HydraulicLabs, simplified.

Posted by connatser on Sep 16, 2011 in Development | No Comments

Today I totally simplified the way that HydraulicLabs will be presented, from a marketing standpoint. For several years I have relied on WordPress to be my blogging and web site backend, but no more. I have switched the HydraulicLabs site to use Jekyll, Haml, Bootstrap, and Sass. These are static template based tools, that simplify and more than anything secure my web site. I am able to author everything locally and send the static files up to my new server on Linode via RSYNC. Why would I do this? It’s really a matter of “why not?”. I like to dabble with new technology, languages and automation, so this set of tools is the perfect experiment. This is definitely a more manual process, but I am getting several Ruby scripts in place to parse my Haml templates, run the Jekyll conversion and then upload a new post up as soon as I drop it into the posts folder. I look to make this a set up that a client can use, making it as easy as creating a new file to create a blog post. I am sure that this base template will change over the next few weeks, as far as graphical feel, but I really want to keep it simple. To try to simplify how to use these tools, I will explain the process and role of each tool.

Twitter Bootstrap

I started by grabbing the new Bootstrap CSS library made public by the Twitter engineers. This is a (enter non appropriate exclamation here) fantastic set of CSS declarations that are designed to work with the majority of browsers, simplify layout, add cool features, etc. So I took the base example and started working from there, added the Jekyll properties where needed. I ended up with a set of Jekyll based templates that can be compiled into the main site.

Jekyll

I talked about Jekyll above, as they really came together at the same time.
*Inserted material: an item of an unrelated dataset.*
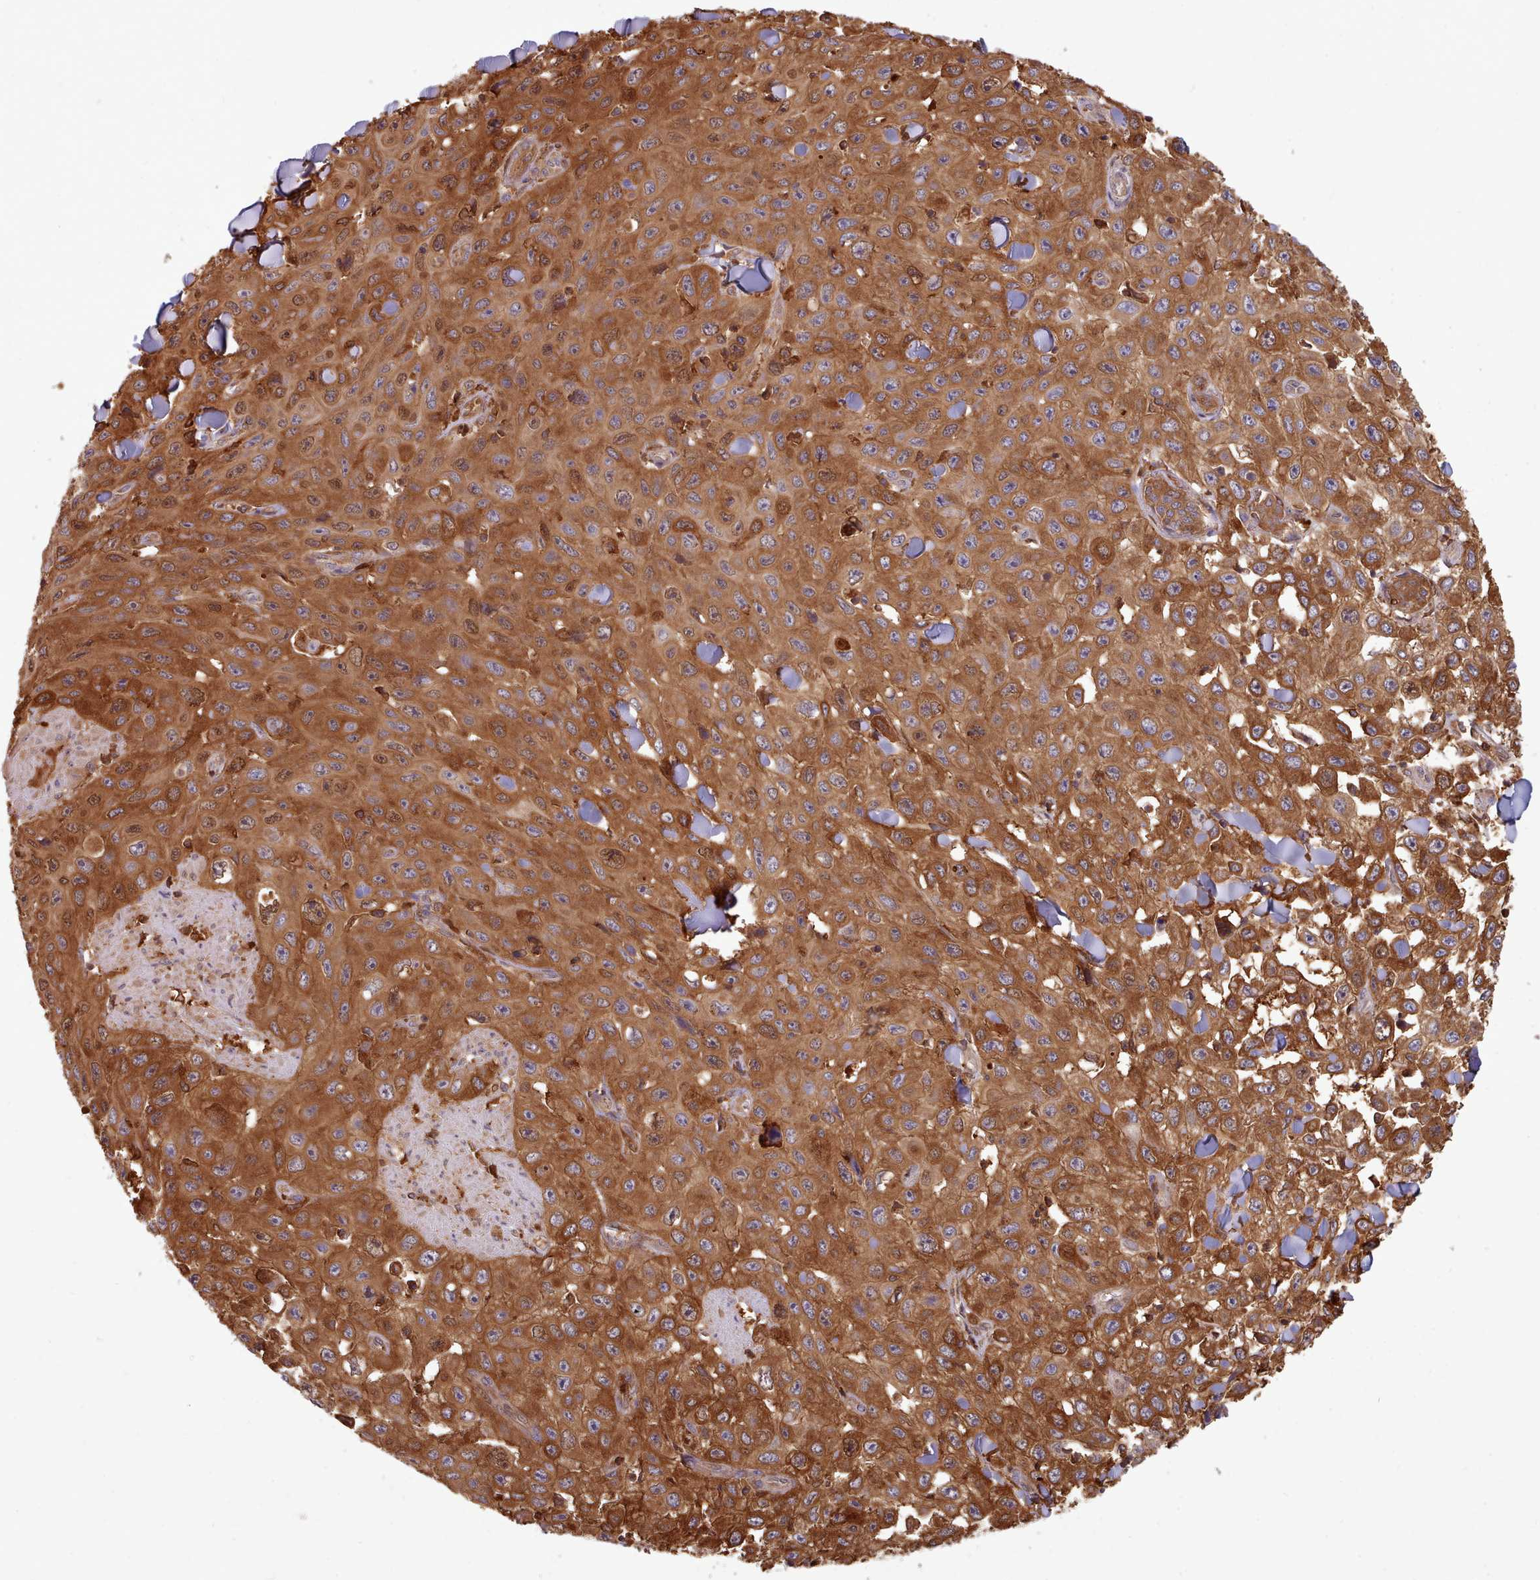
{"staining": {"intensity": "strong", "quantity": ">75%", "location": "cytoplasmic/membranous"}, "tissue": "skin cancer", "cell_type": "Tumor cells", "image_type": "cancer", "snomed": [{"axis": "morphology", "description": "Squamous cell carcinoma, NOS"}, {"axis": "topography", "description": "Skin"}], "caption": "Tumor cells reveal high levels of strong cytoplasmic/membranous staining in approximately >75% of cells in skin squamous cell carcinoma. The protein of interest is stained brown, and the nuclei are stained in blue (DAB IHC with brightfield microscopy, high magnification).", "gene": "SLC4A9", "patient": {"sex": "male", "age": 82}}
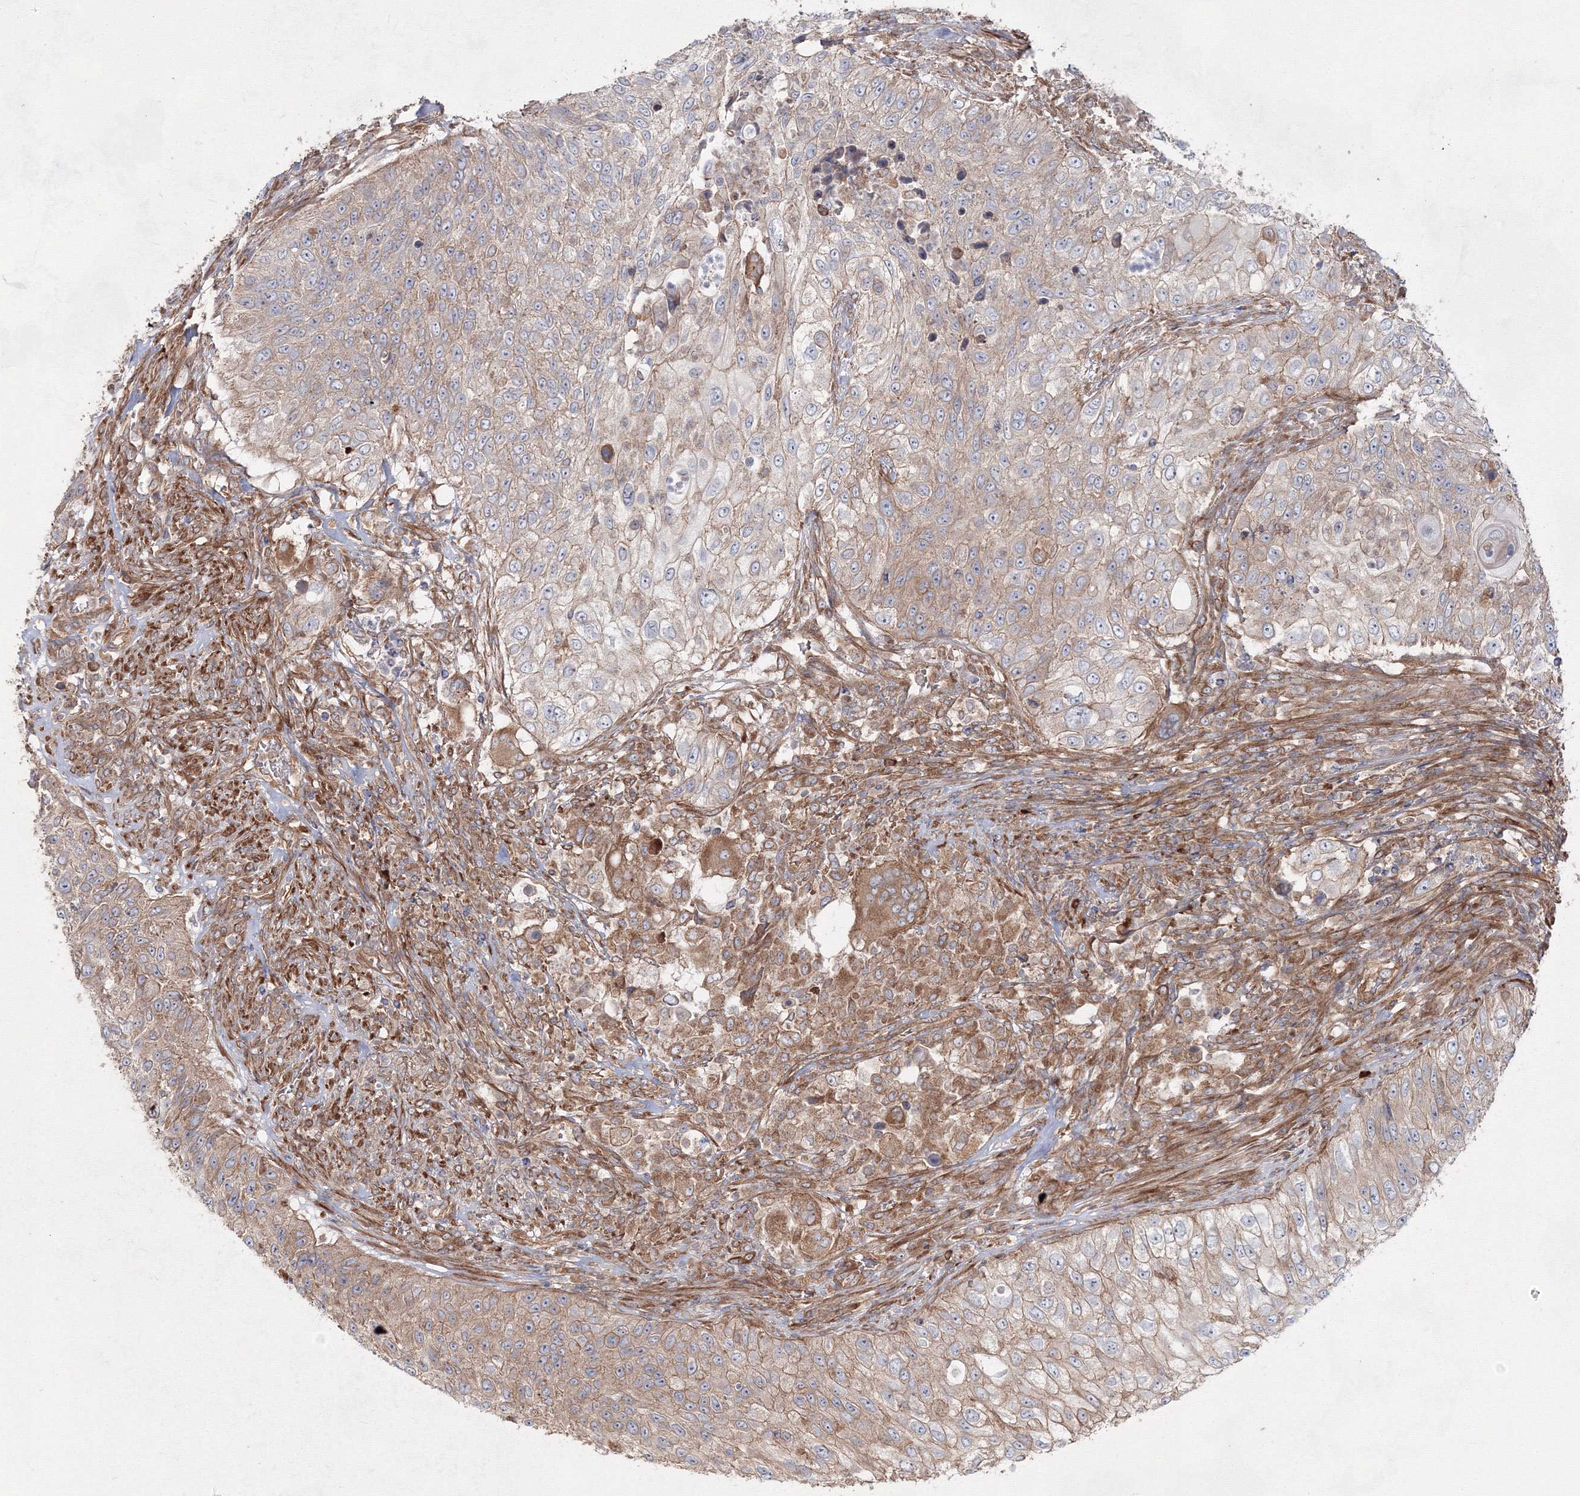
{"staining": {"intensity": "weak", "quantity": "25%-75%", "location": "cytoplasmic/membranous"}, "tissue": "urothelial cancer", "cell_type": "Tumor cells", "image_type": "cancer", "snomed": [{"axis": "morphology", "description": "Urothelial carcinoma, High grade"}, {"axis": "topography", "description": "Urinary bladder"}], "caption": "Protein analysis of urothelial carcinoma (high-grade) tissue displays weak cytoplasmic/membranous staining in approximately 25%-75% of tumor cells.", "gene": "EXOC6", "patient": {"sex": "female", "age": 60}}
With Tom Preston-Werner’s Jekyll library you have a Ruby based static site generator that will create a website based off of templates and posts. Once you get Jekyll installed, your templates created and some posts written you simply call jekyll --server from the command line in your site’s root directory. This will launch a WEBrick instance at http://localhost:4000, where you can browse your new slick static website.

Haml

So here is where Haml comes in to play. By default Jekyll does not support Haml, which is a simplified markup replacement…in so many words you write elegant Haml script rather than fugly HTML. This allows you to quickly mock up your HTML templates, then run the Haml parser to generate HTML files from the Haml templates. Easy right? Actually it takes some getting used to, being as old as I am . So I dug around and found a great write up from Mike Ferrier on using Haml and Sass with Jekyll Using Mike’s Ruby scripts I was able to set up a Haml parse, then run Jekyll to generate the site.

Sass

Next up to add to the mix is Sass, a CSS3 extension. The gist is basically the same as Haml, writing a set of CSS templates, rather than writing CSS itself. This is just butter, because I frackin hate writing CSS. I will do a poor job at explaining Sass, so you can check it out and learn more at the link below.

Guard-Rake

Wrapping it all up with some automation sugar, I use Guard-Rake. Guard-Rake basically is a watcher that monitors my Haml folder for changes. I am still working through the total workflow, but right now I have my Haml templates auto generating Html on change, one less step for me on the build. I plan to eventually have a watch on the Haml to parse, and also on a new Jekyll post to drop, which will generate the site and RSYNC that hot mess up to my Linode server.

Guard-Rake example

So to wrap up, this may seem like a hell of a lot of work…and it really was, but just to learn the initial use of each tool. Now that I understand the flow, each tool’s role, and my workflow it makes so much sense. Compare the time to set up this set of tools to say trouble shooting a WordPress hack or injection and you won’t think twice about leaving WordPress/MySQL in the dust. Now think that you can have this setup sitting on GitHub and then deploy with Capistrano, then why would I ever want to log into a WordPress admin again. Where ever I am I can create a new post, drop it in the post directory, and deploy.